Bambadinka is forever fresh in my mind. There’s no way anyone who spends even five minutes in Bambadinka can forget the memories of that place. I’ll never be able to shake it off. The horrible smell of the place, the pool of blood on the floor, the sound of the whips landing on my body, the sound of my torturers cursing me as they beat and kicked me, the echoes of my own yelling and crying as I went through the pains of torture, the silence of the outside world while I cried… how can anybody forget,” he explains, with tears now rolling down his cheeks.

“I avoid going anywhere near the NIA (now SIS) complex in Banjul. Each time I pass by, I remember the horrors. That place remains a big emotional scar in my heart. It should have been shielded off so that we don’t have to go through the pain of seeing it all the time. This would allow us to forget about the atrocities committed against us.”

Batch Samba Jallow

While Jallow is willing to forgive anybody who comes out to confess and seek forgiveness, he’s upset that some of his torturers are still in positions of power while their victims continue to live with the pain of the past. What upsets him the most is that ‘those people might commit the same atrocities against others in the future unless they face justice for their crimes.’

“We are in a situation in which victims and perpetrators are all out there in the same streets. Sometimes we see each other and there’s nothing more painful than to see your torturer walking around comfortably and happily. It’s painful to see them. We shouldn’t go through that. It’s not normal”.

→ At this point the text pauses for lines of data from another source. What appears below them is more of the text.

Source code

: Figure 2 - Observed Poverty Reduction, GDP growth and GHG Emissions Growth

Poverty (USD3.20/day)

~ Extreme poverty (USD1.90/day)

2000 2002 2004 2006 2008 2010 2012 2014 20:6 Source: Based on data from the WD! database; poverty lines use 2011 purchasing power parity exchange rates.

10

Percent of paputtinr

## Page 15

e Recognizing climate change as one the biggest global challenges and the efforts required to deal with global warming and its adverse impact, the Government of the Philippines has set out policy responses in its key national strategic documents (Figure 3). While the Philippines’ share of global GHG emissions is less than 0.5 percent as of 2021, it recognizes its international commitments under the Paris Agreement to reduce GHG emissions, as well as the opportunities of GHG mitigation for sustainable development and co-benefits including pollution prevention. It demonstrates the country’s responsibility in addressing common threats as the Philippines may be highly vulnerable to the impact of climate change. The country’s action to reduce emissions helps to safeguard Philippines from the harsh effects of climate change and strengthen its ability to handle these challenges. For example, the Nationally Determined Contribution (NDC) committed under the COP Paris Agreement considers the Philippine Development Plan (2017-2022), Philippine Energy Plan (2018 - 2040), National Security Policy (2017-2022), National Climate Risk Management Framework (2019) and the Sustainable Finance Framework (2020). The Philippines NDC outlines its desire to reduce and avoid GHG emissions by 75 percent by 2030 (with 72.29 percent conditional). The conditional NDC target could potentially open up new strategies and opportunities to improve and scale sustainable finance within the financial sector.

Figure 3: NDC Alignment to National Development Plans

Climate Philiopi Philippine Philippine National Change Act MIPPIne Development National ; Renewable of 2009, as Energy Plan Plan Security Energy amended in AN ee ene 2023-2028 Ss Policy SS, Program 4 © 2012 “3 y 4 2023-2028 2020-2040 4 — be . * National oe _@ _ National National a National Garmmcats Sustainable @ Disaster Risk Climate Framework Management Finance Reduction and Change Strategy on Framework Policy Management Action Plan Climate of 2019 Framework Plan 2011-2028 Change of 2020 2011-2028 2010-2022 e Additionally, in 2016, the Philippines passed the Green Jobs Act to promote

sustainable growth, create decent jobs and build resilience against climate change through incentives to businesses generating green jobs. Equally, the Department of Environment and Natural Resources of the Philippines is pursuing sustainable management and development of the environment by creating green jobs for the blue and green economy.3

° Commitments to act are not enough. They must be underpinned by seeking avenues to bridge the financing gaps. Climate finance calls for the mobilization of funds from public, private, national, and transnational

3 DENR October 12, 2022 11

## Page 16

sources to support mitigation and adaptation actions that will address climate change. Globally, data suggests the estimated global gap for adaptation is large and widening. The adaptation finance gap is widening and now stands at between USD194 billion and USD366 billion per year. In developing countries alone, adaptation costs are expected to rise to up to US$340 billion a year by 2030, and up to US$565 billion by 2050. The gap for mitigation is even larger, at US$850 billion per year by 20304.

Jallow named Daba Marenah, Musa Kinteh, Foday Barry, Baba Saho and Ebrima Barry as the NIA agents who tortured him. Marenah, who later became NIA Director General, is believed to have been killed following his disappearance in 2006 by the regime. Baba Saho is said to be currently serving as an intelligence attaché at the Gambian Embassy in Guinea. The Chronicle is unable to establish the whereabouts of the rest.